* _Required actions_
1. In the Antarctica cruise account, copy the passage starting at "BY SYDNEY HORAN, Special" and ending at "lessons on conservation.".
2. In the Antarctica cruise account, which ship did the family board in Ushuaia?
3. Write the next part of the Antarctica cruise account, picking up after its final sentence.

* _Text excerpt_

+ + + + + + +

BY SYDNEY HORAN, Special Correspondent
About the Author: Sydney Horan is the eldest daughter of Travel Beyond Owners, Craig and Kay Beal. In 2016, Sydney and her sister Kyndall embarked on a holiday cruise with their parents. This is their story!
I still remember the thrill of setting sail on an expedition to Antarctica with my family over Christmas eight years ago. During one of our winter breaks in college, my sister and I joined our parents on a journey filled with exceptional wildlife encounters, upscale accommodations, and impactful lessons on conservation.
We spent one night in Buenos Aires, Argentina, before making our way to Ushuaia, the southernmost city in South America. After a brief bus tour of this unique city, we boarded Le Boreal. Operated by Ponant and curated by Abercrombie & Kent, the ship carried about 200 passengers, split into two groups for landings to minimize our impact on wildlife. We set sail with a champagne toast and tried on the bright red parkas delivered to our staterooms—required for all passengers to signal to the animals that we came in peace!
As we navigated through the channels of Tierra del Fuego, past Cape Horn, and into the open ocean, the captain or expedition leader would make excited announcements over the PA system whenever we passed a landmark or spotted wildlife. Each time, we rushed to the deck for a closer look. Whether it was humpback whales off the port side or a lone iceberg larger than the ship off the starboard side, the excitement was contagious among both crew and passengers.

+ + + + + + +

* _Dataset extract_
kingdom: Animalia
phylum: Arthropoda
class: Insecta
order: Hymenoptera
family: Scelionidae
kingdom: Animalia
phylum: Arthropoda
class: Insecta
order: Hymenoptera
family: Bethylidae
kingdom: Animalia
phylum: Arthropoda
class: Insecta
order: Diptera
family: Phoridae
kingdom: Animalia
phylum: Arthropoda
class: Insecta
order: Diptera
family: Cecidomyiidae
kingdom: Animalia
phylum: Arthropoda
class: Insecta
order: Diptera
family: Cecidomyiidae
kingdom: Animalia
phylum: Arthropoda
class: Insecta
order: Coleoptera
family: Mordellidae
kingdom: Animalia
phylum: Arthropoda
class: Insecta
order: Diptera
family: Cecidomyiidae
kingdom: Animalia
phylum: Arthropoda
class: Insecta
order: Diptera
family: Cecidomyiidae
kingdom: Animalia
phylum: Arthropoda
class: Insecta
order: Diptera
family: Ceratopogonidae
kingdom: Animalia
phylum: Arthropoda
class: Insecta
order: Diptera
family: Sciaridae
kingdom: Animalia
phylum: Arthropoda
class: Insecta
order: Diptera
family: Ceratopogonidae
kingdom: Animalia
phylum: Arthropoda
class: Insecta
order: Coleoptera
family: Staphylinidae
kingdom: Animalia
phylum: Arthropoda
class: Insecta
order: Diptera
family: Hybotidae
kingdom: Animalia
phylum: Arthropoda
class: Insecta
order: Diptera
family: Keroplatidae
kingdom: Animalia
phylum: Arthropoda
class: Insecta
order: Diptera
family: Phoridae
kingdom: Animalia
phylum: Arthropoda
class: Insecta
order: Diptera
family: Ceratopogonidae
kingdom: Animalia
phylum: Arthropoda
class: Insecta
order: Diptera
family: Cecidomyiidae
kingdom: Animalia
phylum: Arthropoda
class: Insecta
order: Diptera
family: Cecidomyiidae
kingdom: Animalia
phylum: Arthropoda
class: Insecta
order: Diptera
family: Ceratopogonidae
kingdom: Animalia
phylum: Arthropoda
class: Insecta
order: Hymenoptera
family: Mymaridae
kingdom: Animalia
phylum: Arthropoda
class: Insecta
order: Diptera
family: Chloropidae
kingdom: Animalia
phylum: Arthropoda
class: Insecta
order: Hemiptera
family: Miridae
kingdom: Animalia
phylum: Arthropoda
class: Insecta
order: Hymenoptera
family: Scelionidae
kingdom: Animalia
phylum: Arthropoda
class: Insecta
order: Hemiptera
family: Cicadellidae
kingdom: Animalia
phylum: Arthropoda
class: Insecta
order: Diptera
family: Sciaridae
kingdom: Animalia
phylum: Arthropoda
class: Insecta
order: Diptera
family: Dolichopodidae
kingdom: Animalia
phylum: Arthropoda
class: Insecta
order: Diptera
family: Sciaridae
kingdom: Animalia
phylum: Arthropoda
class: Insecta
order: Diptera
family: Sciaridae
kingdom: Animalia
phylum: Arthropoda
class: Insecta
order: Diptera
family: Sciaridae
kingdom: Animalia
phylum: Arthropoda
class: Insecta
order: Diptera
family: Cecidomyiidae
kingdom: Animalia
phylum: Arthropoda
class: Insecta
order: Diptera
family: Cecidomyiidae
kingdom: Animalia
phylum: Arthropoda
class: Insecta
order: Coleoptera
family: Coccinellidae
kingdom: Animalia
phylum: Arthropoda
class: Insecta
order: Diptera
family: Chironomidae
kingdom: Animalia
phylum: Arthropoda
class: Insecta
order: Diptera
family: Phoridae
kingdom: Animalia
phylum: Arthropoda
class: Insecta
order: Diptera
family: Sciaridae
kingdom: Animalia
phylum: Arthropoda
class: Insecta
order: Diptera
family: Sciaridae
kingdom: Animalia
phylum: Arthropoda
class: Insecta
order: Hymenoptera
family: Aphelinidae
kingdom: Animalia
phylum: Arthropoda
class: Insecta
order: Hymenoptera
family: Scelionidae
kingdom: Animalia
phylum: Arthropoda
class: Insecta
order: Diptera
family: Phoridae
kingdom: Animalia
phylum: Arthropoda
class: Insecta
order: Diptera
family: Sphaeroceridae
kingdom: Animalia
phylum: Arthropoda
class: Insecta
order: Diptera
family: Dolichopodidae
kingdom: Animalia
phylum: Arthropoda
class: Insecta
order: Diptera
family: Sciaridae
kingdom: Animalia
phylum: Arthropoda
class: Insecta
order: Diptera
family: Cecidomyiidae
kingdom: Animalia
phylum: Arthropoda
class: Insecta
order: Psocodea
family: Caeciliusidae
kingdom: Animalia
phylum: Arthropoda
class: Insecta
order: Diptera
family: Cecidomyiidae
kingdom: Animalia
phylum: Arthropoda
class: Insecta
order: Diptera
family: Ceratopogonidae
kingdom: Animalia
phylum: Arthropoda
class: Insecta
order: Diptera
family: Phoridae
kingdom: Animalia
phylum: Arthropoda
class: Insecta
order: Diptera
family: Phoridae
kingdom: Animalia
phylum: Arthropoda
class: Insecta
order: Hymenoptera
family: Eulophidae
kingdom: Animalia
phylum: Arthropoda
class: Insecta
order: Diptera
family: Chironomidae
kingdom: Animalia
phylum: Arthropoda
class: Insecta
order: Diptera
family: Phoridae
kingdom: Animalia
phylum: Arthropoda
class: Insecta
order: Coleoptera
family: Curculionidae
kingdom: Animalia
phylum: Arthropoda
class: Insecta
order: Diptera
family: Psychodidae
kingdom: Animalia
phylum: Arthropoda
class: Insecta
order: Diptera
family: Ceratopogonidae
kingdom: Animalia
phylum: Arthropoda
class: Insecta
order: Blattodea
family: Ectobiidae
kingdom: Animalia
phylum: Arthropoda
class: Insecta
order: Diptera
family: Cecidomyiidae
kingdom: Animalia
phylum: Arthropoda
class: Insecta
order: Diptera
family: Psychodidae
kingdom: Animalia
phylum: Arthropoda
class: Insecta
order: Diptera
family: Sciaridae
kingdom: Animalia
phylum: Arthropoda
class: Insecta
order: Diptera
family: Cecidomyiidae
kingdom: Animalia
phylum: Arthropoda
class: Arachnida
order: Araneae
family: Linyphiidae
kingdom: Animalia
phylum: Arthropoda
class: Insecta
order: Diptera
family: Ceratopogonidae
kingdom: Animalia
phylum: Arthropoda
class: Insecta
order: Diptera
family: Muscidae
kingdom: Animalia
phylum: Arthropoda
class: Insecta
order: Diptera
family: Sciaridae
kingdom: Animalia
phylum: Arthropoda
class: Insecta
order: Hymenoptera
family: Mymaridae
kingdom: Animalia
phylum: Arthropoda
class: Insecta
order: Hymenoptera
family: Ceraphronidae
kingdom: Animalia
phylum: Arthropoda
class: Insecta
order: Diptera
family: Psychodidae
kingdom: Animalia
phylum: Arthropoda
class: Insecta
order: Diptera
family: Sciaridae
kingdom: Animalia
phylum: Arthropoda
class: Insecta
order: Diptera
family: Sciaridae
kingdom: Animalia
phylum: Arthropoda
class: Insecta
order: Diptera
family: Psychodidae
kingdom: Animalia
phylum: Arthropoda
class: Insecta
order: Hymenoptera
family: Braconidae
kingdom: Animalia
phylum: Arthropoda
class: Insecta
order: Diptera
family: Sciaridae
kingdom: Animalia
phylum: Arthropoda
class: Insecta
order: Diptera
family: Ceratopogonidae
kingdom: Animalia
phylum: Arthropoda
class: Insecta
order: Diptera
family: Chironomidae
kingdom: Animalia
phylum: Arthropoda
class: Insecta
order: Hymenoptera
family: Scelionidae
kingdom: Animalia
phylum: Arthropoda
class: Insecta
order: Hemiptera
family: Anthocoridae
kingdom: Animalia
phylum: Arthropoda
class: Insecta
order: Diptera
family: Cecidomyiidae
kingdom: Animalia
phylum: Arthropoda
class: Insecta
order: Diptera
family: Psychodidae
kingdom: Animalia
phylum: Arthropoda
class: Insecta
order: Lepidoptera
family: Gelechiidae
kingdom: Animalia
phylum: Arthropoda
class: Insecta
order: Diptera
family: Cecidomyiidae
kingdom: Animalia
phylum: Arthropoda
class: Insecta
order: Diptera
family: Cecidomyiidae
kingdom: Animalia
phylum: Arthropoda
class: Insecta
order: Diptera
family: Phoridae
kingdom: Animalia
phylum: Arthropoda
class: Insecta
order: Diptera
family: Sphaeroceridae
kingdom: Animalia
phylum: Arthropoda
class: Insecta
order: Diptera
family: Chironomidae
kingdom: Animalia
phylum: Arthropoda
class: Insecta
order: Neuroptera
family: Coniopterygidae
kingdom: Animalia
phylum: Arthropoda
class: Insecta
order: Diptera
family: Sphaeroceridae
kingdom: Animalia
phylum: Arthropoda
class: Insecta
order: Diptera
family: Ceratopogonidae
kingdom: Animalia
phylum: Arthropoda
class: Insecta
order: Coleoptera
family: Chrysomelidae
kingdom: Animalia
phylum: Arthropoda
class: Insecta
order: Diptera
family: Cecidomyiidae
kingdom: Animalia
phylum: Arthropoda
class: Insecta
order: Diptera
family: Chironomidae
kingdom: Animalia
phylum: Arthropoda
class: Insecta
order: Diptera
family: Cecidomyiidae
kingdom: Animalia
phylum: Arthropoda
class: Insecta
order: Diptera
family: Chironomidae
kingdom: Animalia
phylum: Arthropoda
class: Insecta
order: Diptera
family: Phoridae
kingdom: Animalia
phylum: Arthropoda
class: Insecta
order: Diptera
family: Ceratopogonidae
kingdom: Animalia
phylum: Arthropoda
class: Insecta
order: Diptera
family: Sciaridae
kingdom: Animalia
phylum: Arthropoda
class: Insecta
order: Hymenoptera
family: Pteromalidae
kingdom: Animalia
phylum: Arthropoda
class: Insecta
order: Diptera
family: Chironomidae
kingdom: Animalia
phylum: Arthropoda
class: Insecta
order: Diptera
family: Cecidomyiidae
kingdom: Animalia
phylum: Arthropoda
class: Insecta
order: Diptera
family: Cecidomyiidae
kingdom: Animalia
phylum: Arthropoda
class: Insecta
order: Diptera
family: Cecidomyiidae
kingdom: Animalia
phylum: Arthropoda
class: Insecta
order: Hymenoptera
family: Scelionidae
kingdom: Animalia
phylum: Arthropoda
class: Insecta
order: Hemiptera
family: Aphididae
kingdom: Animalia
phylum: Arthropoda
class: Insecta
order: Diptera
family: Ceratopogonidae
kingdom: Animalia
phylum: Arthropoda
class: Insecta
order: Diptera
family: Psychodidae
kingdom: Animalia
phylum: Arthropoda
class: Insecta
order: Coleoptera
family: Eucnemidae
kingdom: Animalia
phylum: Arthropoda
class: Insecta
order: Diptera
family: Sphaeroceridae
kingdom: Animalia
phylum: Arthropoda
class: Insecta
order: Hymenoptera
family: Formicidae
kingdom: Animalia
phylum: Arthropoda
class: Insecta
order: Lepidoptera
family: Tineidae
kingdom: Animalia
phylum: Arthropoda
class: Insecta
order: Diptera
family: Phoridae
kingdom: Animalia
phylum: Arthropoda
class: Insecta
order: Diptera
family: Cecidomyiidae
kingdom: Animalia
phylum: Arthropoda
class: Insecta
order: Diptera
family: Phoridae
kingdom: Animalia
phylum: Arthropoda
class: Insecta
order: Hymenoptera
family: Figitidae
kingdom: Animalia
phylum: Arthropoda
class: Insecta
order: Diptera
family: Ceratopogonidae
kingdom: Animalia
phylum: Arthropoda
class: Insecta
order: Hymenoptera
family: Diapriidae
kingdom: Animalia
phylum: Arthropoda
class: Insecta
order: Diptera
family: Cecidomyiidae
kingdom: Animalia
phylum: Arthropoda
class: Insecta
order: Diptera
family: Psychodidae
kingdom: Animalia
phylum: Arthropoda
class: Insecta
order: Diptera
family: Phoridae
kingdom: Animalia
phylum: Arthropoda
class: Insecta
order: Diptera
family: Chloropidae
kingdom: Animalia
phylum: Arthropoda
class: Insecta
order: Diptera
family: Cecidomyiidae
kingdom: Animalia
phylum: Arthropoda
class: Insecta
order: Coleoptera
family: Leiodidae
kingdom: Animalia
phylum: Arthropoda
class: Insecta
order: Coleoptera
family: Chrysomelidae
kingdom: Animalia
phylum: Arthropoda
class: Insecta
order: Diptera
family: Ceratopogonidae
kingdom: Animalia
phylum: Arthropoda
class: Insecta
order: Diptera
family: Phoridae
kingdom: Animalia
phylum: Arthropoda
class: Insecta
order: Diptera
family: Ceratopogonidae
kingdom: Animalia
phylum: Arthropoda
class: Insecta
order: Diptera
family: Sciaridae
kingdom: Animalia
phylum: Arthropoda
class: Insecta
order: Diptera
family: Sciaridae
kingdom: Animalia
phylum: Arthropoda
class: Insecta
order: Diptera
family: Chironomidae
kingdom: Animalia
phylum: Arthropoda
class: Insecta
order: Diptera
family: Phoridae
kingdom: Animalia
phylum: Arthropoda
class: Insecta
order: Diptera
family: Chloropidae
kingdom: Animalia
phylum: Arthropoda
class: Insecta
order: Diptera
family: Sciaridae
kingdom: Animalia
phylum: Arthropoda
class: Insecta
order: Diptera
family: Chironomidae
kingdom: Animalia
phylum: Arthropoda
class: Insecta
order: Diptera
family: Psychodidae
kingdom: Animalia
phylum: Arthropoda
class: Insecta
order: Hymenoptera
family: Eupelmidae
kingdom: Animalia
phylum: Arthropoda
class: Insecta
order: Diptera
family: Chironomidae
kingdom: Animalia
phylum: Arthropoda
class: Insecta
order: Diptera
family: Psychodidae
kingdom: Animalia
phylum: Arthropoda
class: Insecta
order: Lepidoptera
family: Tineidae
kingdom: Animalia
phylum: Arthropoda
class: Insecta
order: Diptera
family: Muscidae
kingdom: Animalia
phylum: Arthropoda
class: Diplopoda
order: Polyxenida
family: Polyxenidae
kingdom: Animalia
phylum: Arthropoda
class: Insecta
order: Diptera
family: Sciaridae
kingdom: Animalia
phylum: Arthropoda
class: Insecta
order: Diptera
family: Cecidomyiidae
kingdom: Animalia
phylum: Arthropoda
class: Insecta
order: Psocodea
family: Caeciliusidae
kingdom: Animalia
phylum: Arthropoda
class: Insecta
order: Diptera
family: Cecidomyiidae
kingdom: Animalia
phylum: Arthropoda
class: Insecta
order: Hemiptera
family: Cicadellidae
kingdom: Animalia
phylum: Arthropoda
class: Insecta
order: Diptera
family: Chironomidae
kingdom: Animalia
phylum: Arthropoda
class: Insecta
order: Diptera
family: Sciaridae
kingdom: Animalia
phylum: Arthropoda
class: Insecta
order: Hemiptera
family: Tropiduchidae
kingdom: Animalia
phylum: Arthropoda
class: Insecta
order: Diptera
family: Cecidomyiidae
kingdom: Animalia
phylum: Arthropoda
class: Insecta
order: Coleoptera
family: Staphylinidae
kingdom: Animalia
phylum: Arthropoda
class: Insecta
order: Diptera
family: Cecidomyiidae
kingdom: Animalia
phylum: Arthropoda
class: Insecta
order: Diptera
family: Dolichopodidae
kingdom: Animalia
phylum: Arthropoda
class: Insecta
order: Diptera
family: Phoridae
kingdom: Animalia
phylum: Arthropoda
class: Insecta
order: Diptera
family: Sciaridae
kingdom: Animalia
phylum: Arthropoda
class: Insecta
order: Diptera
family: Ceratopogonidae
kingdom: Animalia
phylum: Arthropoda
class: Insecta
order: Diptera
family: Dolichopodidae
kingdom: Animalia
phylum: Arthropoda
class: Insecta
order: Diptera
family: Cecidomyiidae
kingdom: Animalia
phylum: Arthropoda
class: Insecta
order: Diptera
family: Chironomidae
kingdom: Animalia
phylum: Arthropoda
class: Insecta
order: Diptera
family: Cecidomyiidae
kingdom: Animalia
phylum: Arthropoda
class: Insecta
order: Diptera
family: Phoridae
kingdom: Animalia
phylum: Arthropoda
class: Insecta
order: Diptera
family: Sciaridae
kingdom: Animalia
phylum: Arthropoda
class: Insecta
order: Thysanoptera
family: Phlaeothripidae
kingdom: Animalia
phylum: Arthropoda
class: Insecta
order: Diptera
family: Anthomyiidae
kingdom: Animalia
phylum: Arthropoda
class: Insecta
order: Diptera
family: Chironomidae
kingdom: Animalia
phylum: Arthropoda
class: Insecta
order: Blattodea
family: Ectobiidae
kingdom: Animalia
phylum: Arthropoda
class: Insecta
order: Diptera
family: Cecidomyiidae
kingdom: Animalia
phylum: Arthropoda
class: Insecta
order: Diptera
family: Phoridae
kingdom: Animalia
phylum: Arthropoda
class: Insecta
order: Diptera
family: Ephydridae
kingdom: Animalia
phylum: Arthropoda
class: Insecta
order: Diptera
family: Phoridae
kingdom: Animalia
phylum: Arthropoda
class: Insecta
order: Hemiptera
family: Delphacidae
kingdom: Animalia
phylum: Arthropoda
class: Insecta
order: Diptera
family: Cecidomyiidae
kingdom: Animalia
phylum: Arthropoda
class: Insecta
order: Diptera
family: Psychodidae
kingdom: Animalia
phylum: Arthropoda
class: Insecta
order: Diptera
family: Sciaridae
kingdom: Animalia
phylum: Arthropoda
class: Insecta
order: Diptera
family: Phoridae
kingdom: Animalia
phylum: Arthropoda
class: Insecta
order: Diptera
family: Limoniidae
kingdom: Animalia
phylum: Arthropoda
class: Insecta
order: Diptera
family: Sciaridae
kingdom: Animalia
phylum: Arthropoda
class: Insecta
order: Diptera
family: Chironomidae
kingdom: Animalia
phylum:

+ + + + + + +

* _Answers by task_
1.
BY SYDNEY HORAN, Special Correspondent
About the Author: Sydney Horan is the eldest daughter of Travel Beyond Owners, Craig and Kay Beal. In 2016, Sydney and her sister Kyndall embarked on a holiday cruise with their parents. This is their story!
I still remember the thrill of setting sail on an expedition to Antarctica with my family over Christmas eight years ago. During one of our winter breaks in college, my sister and I joined our parents on a journey filled with exceptional wildlife encounters, upscale accommodations, and impactful lessons on conservation.

2. They boarded Le Boreal.

3.
On Day 3, we arrived at the Falkland Islands and stepped off the ship for the first time. Stanley, a small town rich in history, offered numerous tour options. Our family chose to visit a Rockhopper penguin colony—our only chance to see this species. One down!
During the days at sea, we balanced relaxation with learning. We attended lectures and documentaries on photography, seabird behavior, and geology, gaining insights into what we would encounter on land. Other activities included photography workshops, exercise classes, and musical performances. My family and I spent hours reading, sorting through photos, or standing on deck with naturalists pointing out whales and seabirds. Every evening was filled with laughter, shared meals, games, and conversations with newfound friends on the observation deck.
On Day 5 (Christmas Eve), the crew hosted a festive gala dinner and celebrations for both Christmas and the first night of Hanukkah. It was a surreal way to mark the season—surrounded by endless ocean, with blasts of icy air greeting us whenever we stepped onto our balconies.
By Christmas Day, we were eager to set foot on land again. After two days at sea, we arrived at Salisbury Plain in South Georgia. The ship anchored offshore while the expedition team scouted our zodiac landing spot. Stepping onto the beach, we found ourselves in the middle of a massive King penguin colony. Hundreds of thousands of penguins roamed the grassy shore and stretched up the rocky hillside.
The adolescent penguins, in their molting phase, remained still to conserve energy while growing new feathers. We kept our distance, but the adult penguins were curious and unafraid, waddling over to inspect us playfully. Between the penguins, fur seals, and lounging elephant seals, our South Georgia landings provided countless photo opportunities and stories that still make us laugh.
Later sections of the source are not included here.